The remote fire control capability reduces operator exposure while enabling faster kill chains. Operators can command multiple dispersed launchers from a single control node—potentially even from another vehicle or command post tens of kilometers away.
Autonomy Stack Developed Through DARPA-Aligned Programs
The autonomy suite embedded in the M-MAV builds upon previous work under DARPA’s Squad X and Ground X-Vehicle Technologies programs. It includes:
- Semi-autonomous route planning based on terrain analysis
- LIDAR + EO/IR sensor fusion for obstacle avoidance
- Redundant comms paths including SATCOM fallback modes
This enables “launch-and-leave” operations where vehicles autonomously reposition after firing to avoid counter-battery detection—a tactic increasingly vital against adversaries employing counter-fire radars and loitering munitions.

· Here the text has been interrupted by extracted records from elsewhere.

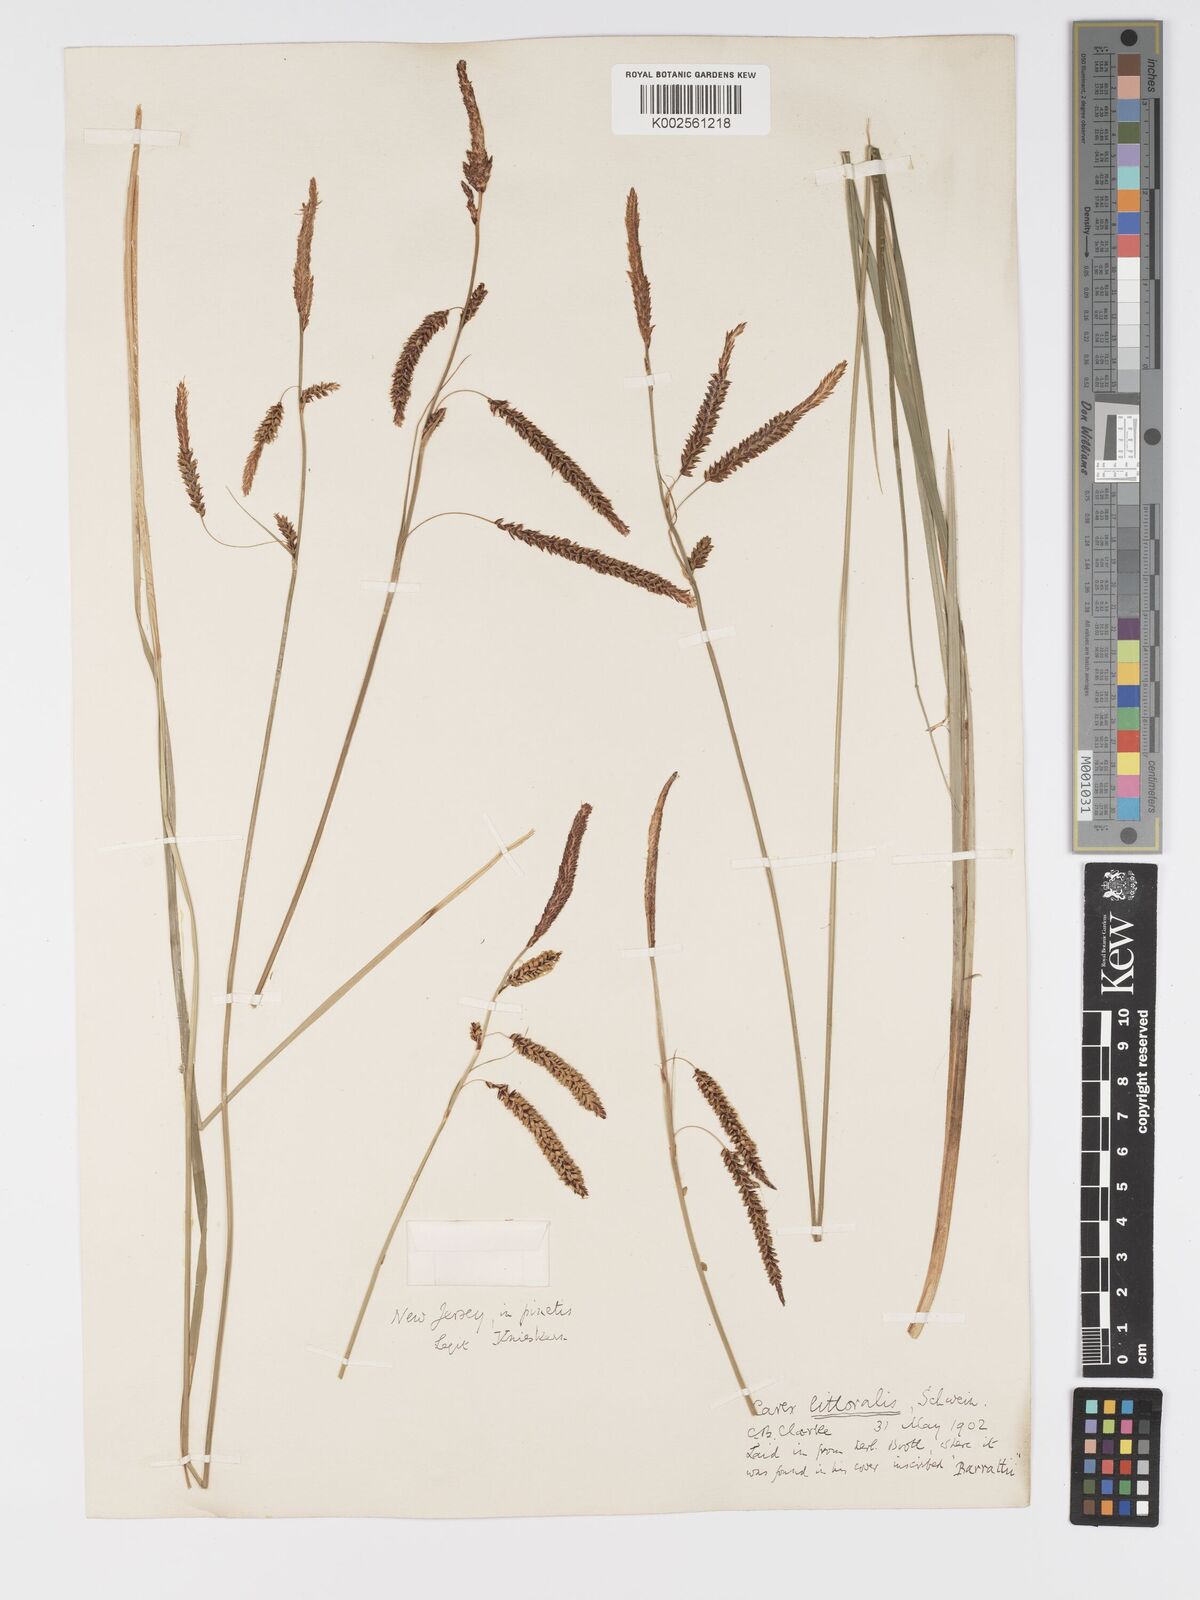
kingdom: Plantae
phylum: Tracheophyta
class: Liliopsida
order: Poales
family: Cyperaceae
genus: Carex
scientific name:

Strategic Implications for Allied Forces and Export Potential
The emergence of an air-mobile, modular rocket artillery system has implications beyond U.S. forces. NATO allies operating HIMARS-compatible munitions could adopt the M-MAV launcher as a cost-effective supplement to heavier systems—especially in expeditionary contexts like Eastern Europe or Indo-Pacific littorals where mobility is paramount.
Oshkosh has not yet confirmed export customers but noted that interest exists among several European nations seeking mobile fires solutions that align with NATO interoperability standards. The use of existing GMLRS stockpiles further enhances logistical compatibility without requiring new supply chains.
AUSA Debut Marks Beginning of Field Trials Phase
The prototype displayed at AUSA will enter limited field trials with U.S. Army units under the Rapid Capabilities Office starting Q1 2026. These trials will assess operational viability under live-fire conditions as well as software reliability in GPS-contested environments.
If successful, low-rate initial production could begin by late FY2027 under an Other Transaction Authority (OTA) contracting mechanism aimed at accelerating fielding timelines compared to traditional acquisition pathways.
Conclusion: A New Era for Modular Uncrewed Rocket Artillery?
The Oshkosh M-MAV launcher represents a convergence of autonomy, modularity, and proven firepower—all packaged into a tactically agile form factor suited for modern multidomain operations. While still early in development, its potential to reshape how rocket artillery is deployed—especially in high-threat environments—is significant.